When you find the word "plaques" in a line of the entries, please copy the whole line.

Records contained in a dataset
• • • • •
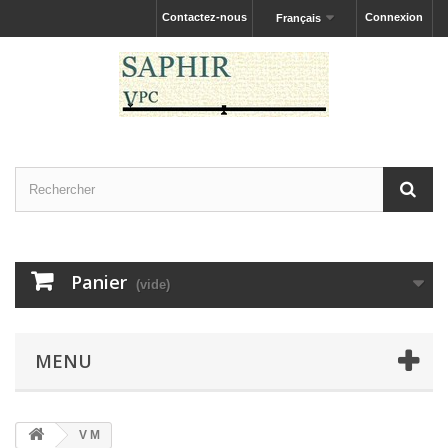
Contactez-nous
Connexion
Français
Panier
(vide)
MENU
V M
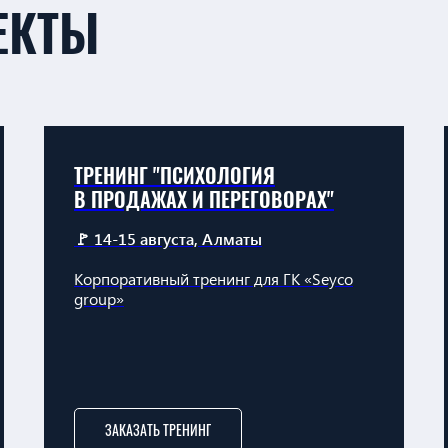
ЕКТЫ
ТРЕНИНГ "ПСИХОЛОГИЯ
В ПРОДАЖАХ И ПЕРЕГОВОРАХ"
🚩 14-15 августа, Алматы
Корпоративный тренинг для ГК «Seyco
group»
ЗАКАЗАТЬ ТРЕНИНГ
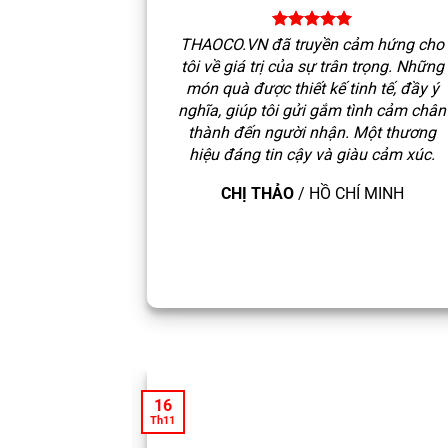
THAOCO.VN đã truyền cảm hứng cho
tôi về giá trị của sự trân trọng. Những
món quà được thiết kế tinh tế, đầy ý
nghĩa, giúp tôi gửi gắm tình cảm chân
thành đến người nhận. Một thương
hiệu đáng tin cậy và giàu cảm xúc.
CHỊ THẢO
/
HỒ CHÍ MINH
16
Th11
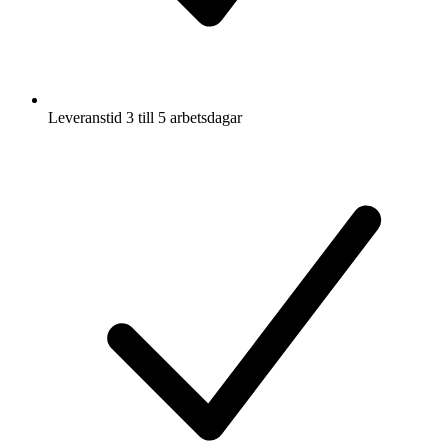
Leveranstid 3 till 5 arbetsdagar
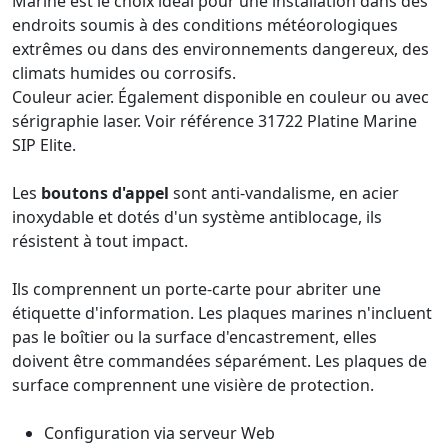
Marine est le choix idéal pour une installation dans des
endroits soumis à des conditions météorologiques
extrêmes ou dans des environnements dangereux, des
climats humides ou corrosifs.
Couleur acier. Également disponible en couleur ou avec
sérigraphie laser. Voir référence 31722 Platine Marine
SIP Elite.
Les
boutons d'appel
sont anti-vandalisme, en acier
inoxydable et dotés d'un système antiblocage, ils
résistent à tout impact.
Ils comprennent un porte-carte pour abriter une
étiquette d'information. Les plaques marines n'incluent
pas le boîtier ou la surface d'encastrement, elles
doivent être commandées séparément. Les plaques de
surface comprennent une visière de protection.
Configuration via serveur Web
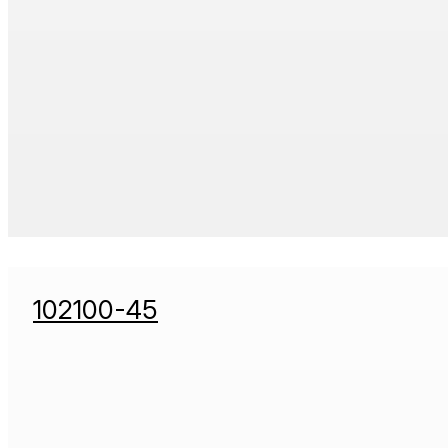
102100-45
• • • • •
## Answer to this exercise
étiquette d'information. Les plaques marines n'incluent
doivent être commandées séparément. Les plaques de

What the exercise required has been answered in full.